[Data records]
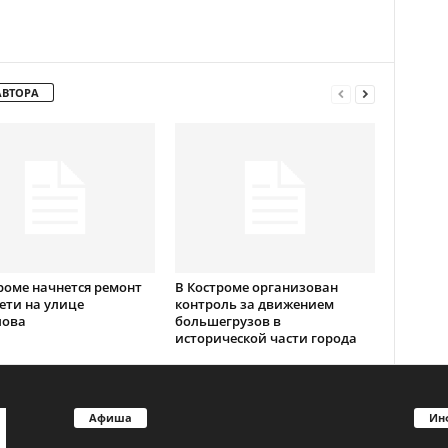
АВТОРА
роме начнется ремонт
В Костроме организован
ети на улице
контроль за движением
лова
большегрузов в
исторической части города
Афиша
Ин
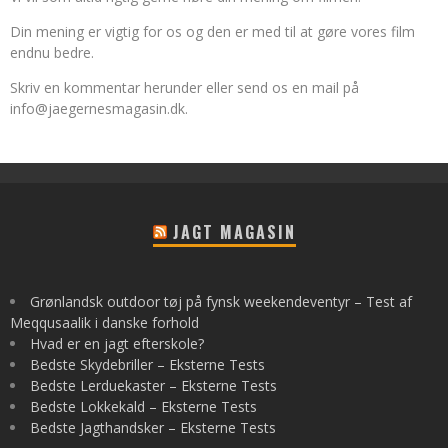
Din mening er vigtig for os og den er med til at gøre vores film
endnu bedre.
Skriv en kommentar herunder eller send os en mail på
info@jaegernesmagasin.dk
.
JAGT MAGASIN
Grønlandsk outdoor tøj på fynsk weekendeventyr – Test af
Meqqusaalik i danske forhold
Hvad er en jagt efterskole?
Bedste Skydebriller – Eksterne Tests
Bedste Lerduekaster – Eksterne Tests
Bedste Lokkekald – Eksterne Tests
Bedste Jagthandsker – Eksterne Tests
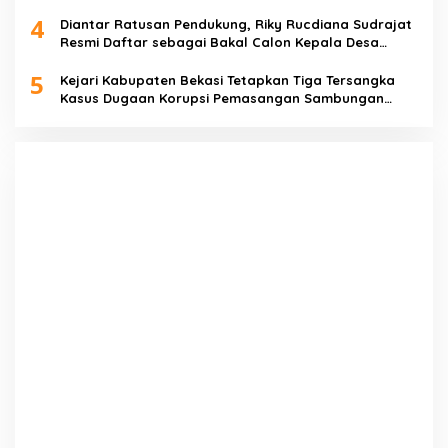
4
Diantar Ratusan Pendukung, Riky Rucdiana Sudrajat
Resmi Daftar sebagai Bakal Calon Kepala Desa
Lenggahjaya
5
Kejari Kabupaten Bekasi Tetapkan Tiga Tersangka
Kasus Dugaan Korupsi Pemasangan Sambungan
PDAM Tirta Bhagasasi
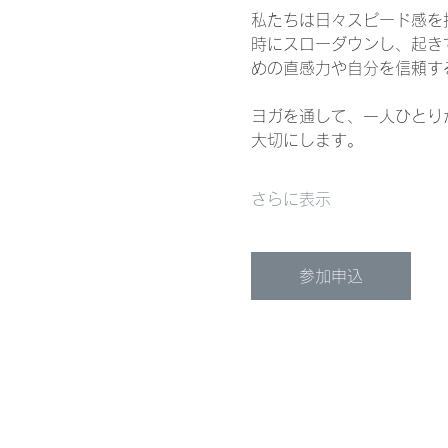
私たちは日々スピード感を
時にスローダウンし、起き
めの直感力や自分を信頼す
ヨガを通して、一人ひとり
大切にします。
さらに表示
参加申込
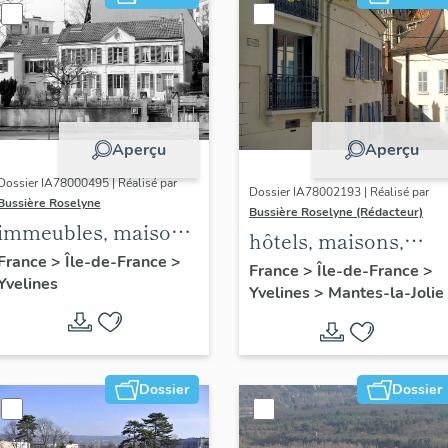
Aperçu
Aperçu
Dossier IA78000495 | Réalisé par
Dossier IA78002193 | Réalisé par
Bussière Roselyne
Bussière Roselyne (Rédacteur)
immeubles, maisons,
hôtels, maisons,
fermes
France
>
Île-de-France
>
immeubles
France
>
Île-de-France
>
Yvelines
Yvelines
>
Mantes-la-Jolie
Dossier
Dossier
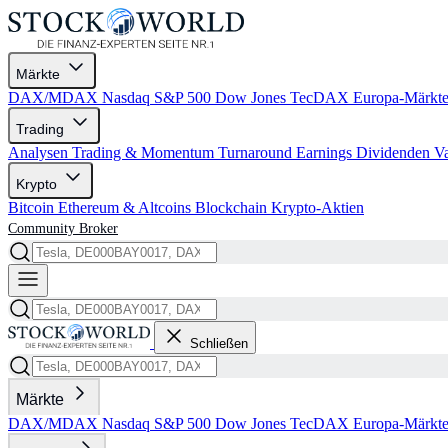
Märkte
DAX/MDAX
Nasdaq
S&P 500
Dow Jones
TecDAX
Europa-Märkt
Trading
Analysen
Trading & Momentum
Turnaround
Earnings
Dividenden
V
Krypto
Bitcoin
Ethereum & Altcoins
Blockchain
Krypto-Aktien
Community
Broker
Schließen
Märkte
DAX/MDAX
Nasdaq
S&P 500
Dow Jones
TecDAX
Europa-Märkt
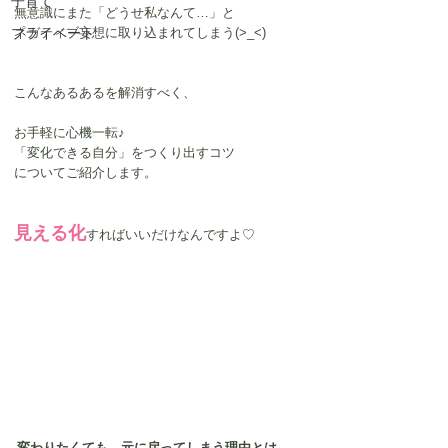
子育て
無意識にまた「どうせ私なんて…」と
プライベート
ネガティブ妄想に取り込まれてしまう(>_<)
こんなあるあるを解消すべく、
お手軽に心機一転♪
「変化できる自分」をつくり出すコツ
についてご紹介します。
見える化
すればいいだけなんですよ♡
変わりたくても、元に戻ってしまう理由とは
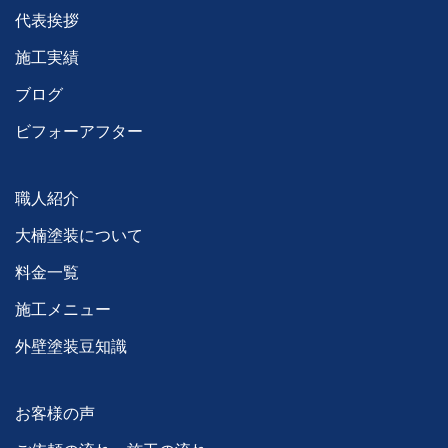
代表挨拶
施工実績
ブログ
ビフォーアフター
職人紹介
大楠塗装について
料金一覧
施工メニュー
外壁塗装豆知識
お客様の声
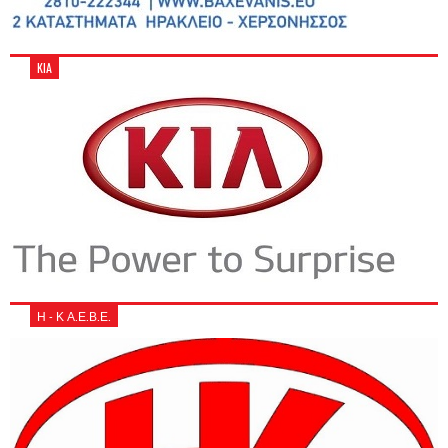
KIA
Η - Κ Α.Ε.Β.Ε.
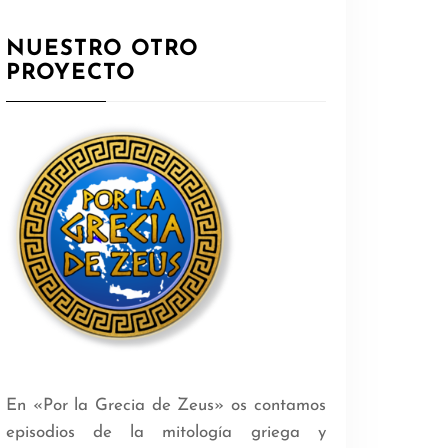
NUESTRO OTRO
PROYECTO
En «Por la Grecia de Zeus» os contamos
episodios de la mitología griega y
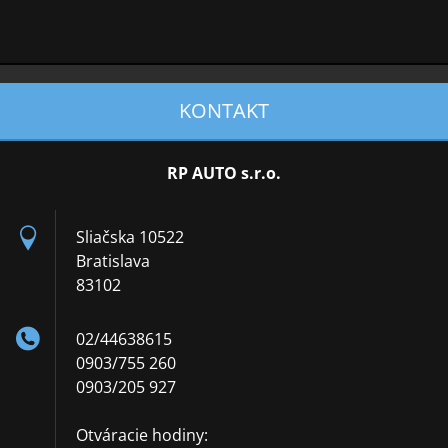
KONTAKT
RP AUTO s.r.o.
Sliačska 10522
Bratislava
83102
02/44638615
0903/755 260
0903/205 927
Otváracie hodiny:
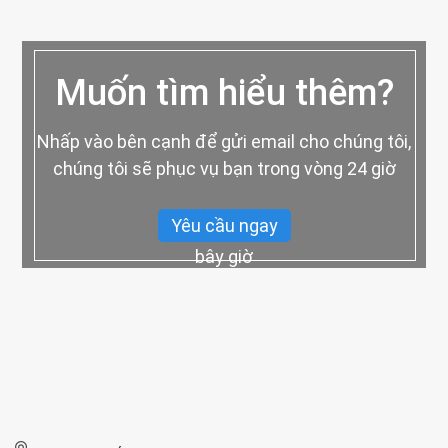
Muốn tìm hiểu thêm?
Nhấp vào bên cạnh để gửi email cho chúng tôi,
chúng tôi sẽ phục vụ bạn trong vòng 24 giờ
Yêu cầu ngay
bây giờ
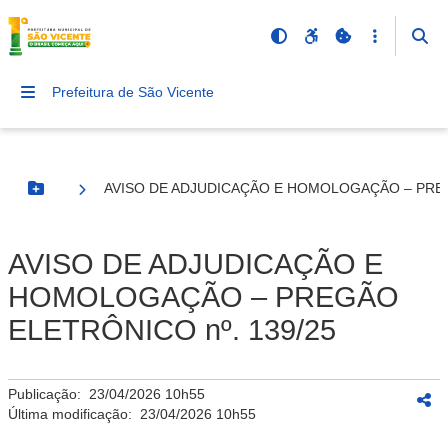
Prefeitura de São Vicente
AVISO DE ADJUDICAÇÃO E HOMOLOGAÇÃO – PREG
Botão Menu
AVISO DE ADJUDICAÇÃO E
HOMOLOGAÇÃO – PREGÃO
ELETRÔNICO nº. 139/25
Publicação:
23/04/2026 10h55
Última modificação:
23/04/2026 10h55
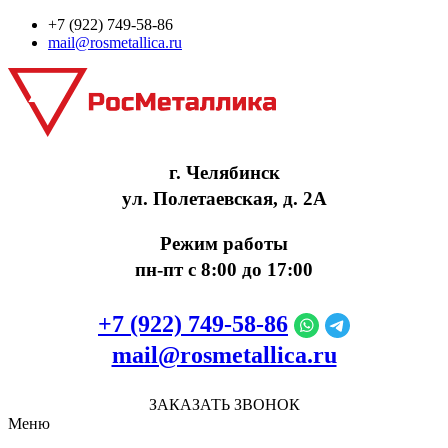
+7 (922) 749‑58‑86
mail@rosmetallica.ru
г. Челябинск
ул. Полетаевская, д. 2А
Режим работы
пн-пт с 8:00 до 17:00
+7 (922) 749‑58‑86
mail@rosmetallica.ru
ЗАКАЗАТЬ ЗВОНОК
Меню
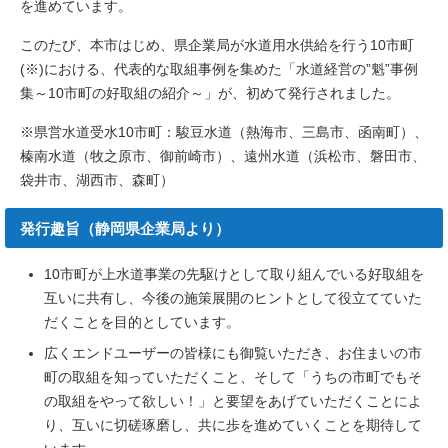
を進めています。
このたび、本市はじめ、県企業局が水道用水供給を行う10市町
(※)における、代表的な取組事例を集めた「水道経営の”魁”事例
集～10市町の好取組の紹介～」が、初めて発行されました。
※県営水道受水10市町：駿豆水道（熱海市、三島市、函南町）、
榛南水道（牧之原市、御前崎市）、遠州水道（浜松市、磐田市、
袋井市、湖西市、森町）
発行趣旨（静岡県企業局より）
10市町が上水道事業の先駆けとして取り組んでいる好取組を
互いに共有し、今後の施策展開のヒントとして役立てていた
だくことを目的としています。
広くエンドユーザーの皆様にも御覧いただき、お住まいの市
町の取組を知っていただくこと、そして「うちの市町でもそ
の取組をやって欲しい！」と要望をあげていただくことによ
り、互いに切磋琢磨し、共に歩を進めていくことを期待して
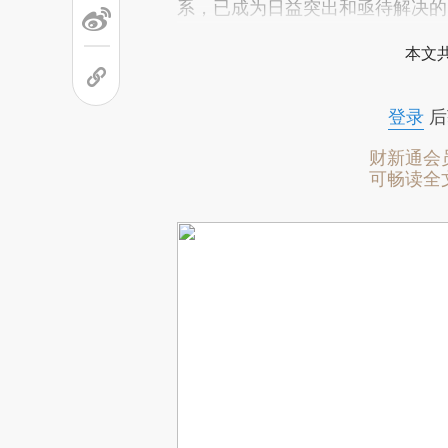
系，已成为日益突出和亟待解决的
本文
登录
后
财新通会
可畅读全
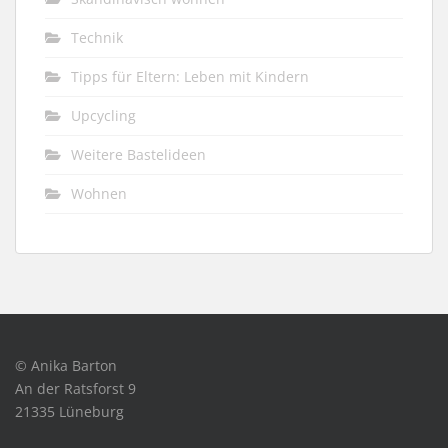
Technik
Tipps für Eltern: Leben mit Kindern
Upcycling
Weitere Bastelideen
Wohnen
© Anika Barton
An der Ratsforst 9
21335 Lüneburg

Exercise directions: With the pictures left out, copy exactly the lines from the one containing "0903/205 927" through the final line of the records above, both included.

Response:
0903/205 927
Otváracie hodiny:
Muốn tìm hiểu thêm?
Nhấp vào bên cạnh để gửi email cho chúng tôi,
chúng tôi sẽ phục vụ bạn trong vòng 24 giờ
Yêu cầu ngay
bây giờ
Prefeitura de São Vicente
AVISO DE ADJUDICAÇÃO E HOMOLOGAÇÃO – PREG
Botão Menu
AVISO DE ADJUDICAÇÃO E
HOMOLOGAÇÃO – PREGÃO
ELETRÔNICO nº. 139/25
Publicação:
23/04/2026 10h55
Última modificação:
23/04/2026 10h55
+7 (922) 749‑58‑86
mail@rosmetallica.ru
г. Челябинск
ул. Полетаевская, д. 2А
Режим работы
пн-пт с 8:00 до 17:00
+7 (922) 749‑58‑86
mail@rosmetallica.ru
ЗАКАЗАТЬ ЗВОНОК
Меню
を進めています。
このたび、本市はじめ、県企業局が水道用水供給を行う10市町
(※)における、代表的な取組事例を集めた「水道経営の”魁”事例
集～10市町の好取組の紹介～」が、初めて発行されました。
※県営水道受水10市町：駿豆水道（熱海市、三島市、函南町）、
榛南水道（牧之原市、御前崎市）、遠州水道（浜松市、磐田市、
袋井市、湖西市、森町）
発行趣旨（静岡県企業局より）
10市町が上水道事業の先駆けとして取り組んでいる好取組を
互いに共有し、今後の施策展開のヒントとして役立てていた
だくことを目的としています。
広くエンドユーザーの皆様にも御覧いただき、お住まいの市
町の取組を知っていただくこと、そして「うちの市町でもそ
の取組をやって欲しい！」と要望をあげていただくことによ
り、互いに切磋琢磨し、共に歩を進めていくことを期待して
系，已成为日益突出和亟待解决的
本文
登录
后
财新通会
可畅读全
Technik
Tipps für Eltern: Leben mit Kindern
Upcycling
Weitere Bastelideen
Wohnen
© Anika Barton
An der Ratsforst 9
21335 Lüneburg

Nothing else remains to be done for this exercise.